Stirling cycle engines can be designed and tuned for optimal efficiency at various different temperatures for the source heat exchanger. Nevertheless, once a Stirling cycle engine is tuned or optimized for particular operating conditions its efficiency dramatically decreases when these optimum conditions are not maintained. If the concentrated sunlight entering the absorber cavity varies slightly, the efficiency of the single Stirling cycle engine can be compromised. Such variations can occur when only a slight haze or foggy condition exists between the concentrator and the sun. Moreover, time of day and seasonal variations can cause the sunlight to travel through more or less atmosphere and effect the insolation, thereby adversely affecting the concentrated solar power level to a value that is not consistent with operating the Stirling cycle engine at its optimum efficiency.
When the insolation becomes too low, the Stirling engine overcools the thermal cavity. At this point, the temperature of the thermal cavity is below the design temperature of the Stirling engine. This will result in a reduction in the heater head temperature causing the engine to operate at a lower efficiency point. Although, the design of the Stirling engine can be modified by adjusting the stroke length to partially compensate for this, the Stirling engine still may not operate at optimum or designed conditions. Therefore, over a long period of time, this inefficiency can have a significant impact on the life cycle cost of the units of energy produced.

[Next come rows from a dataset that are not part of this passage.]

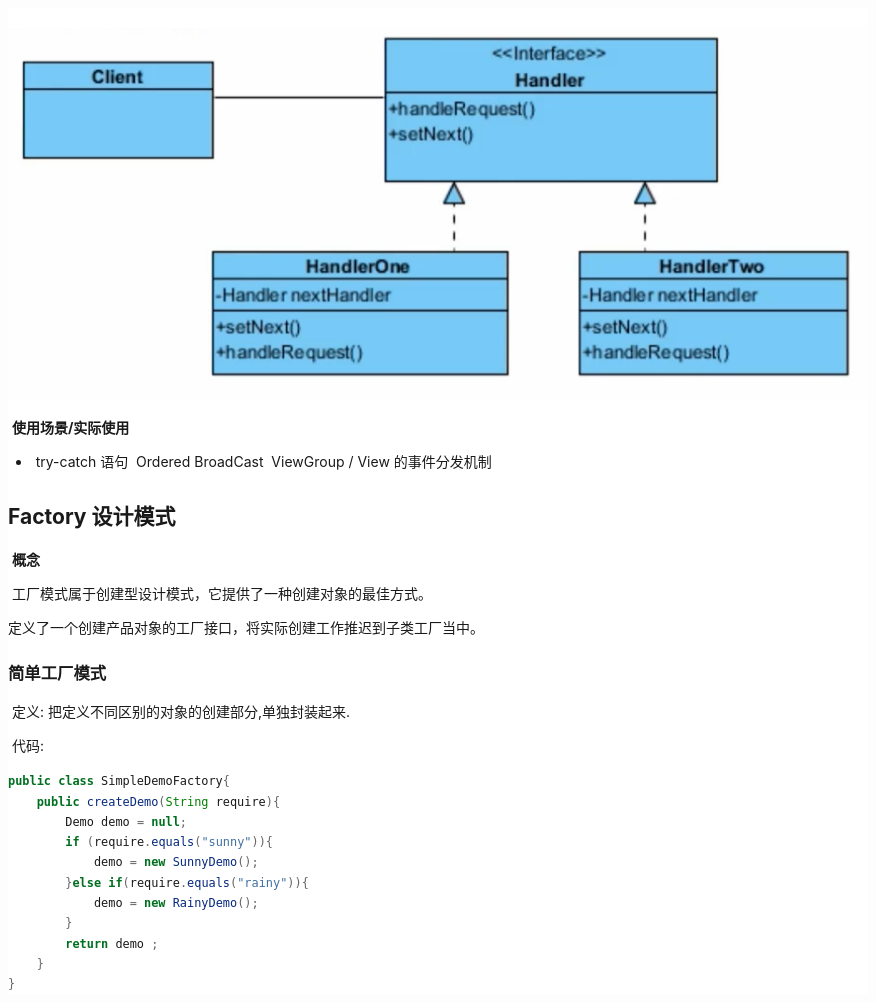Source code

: ​	![责任链](./sjms/责任链模式.png)





​	**使用场景/实际使用**

- ​		try-catch 语句
	 ​		Ordered BroadCast
	 ​		ViewGroup / View 的事件分发机制



## Factory 设计模式

​	**概念**

​	工厂模式属于创建型设计模式，它提供了一种创建对象的最佳方式。	

​	定义了一个创建产品对象的工厂接口，将实际创建工作推迟到子类工厂当中。

### ​简单工厂模式

​	定义: 把定义不同区别的对象的创建部分,单独封装起来.

​	代码:

```java
public class SimpleDemoFactory{
    public createDemo(String require){
        Demo demo = null;
        if (require.equals("sunny")){
            demo = new SunnyDemo();
        }else if(require.equals("rainy")){
            demo = new RainyDemo();
        }
        return demo ;
    } 
}
```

It is desirable to provide a system and method that can automatically measure and tune a thermal dynamic engine, for example a Stirling cycle engine, to produce an optimal operation of the engine. Moreover, the system may diagnose various inefficiencies that are created over the life of the engine and can compensate for such inefficiencies to alter the operation of the Stirling engine to provide for an optimal energy transfer from the Stirling cycle engine. Moreover, it is desirable to provide a system which can finally control the Stirling cycle engine to provide for optimal power transfer over various portions of the life cycle, such as start-up and maintenance of the Stirling cycle engine. Also, the reduction of heat flux to the hot end reduces the temperature and available output power. By reducing the stroke of the Stirling, the power transfer is reduced and the hot end temperature will rise, improving the efficiency by maintaining the optimal or tuned temperature of the engine.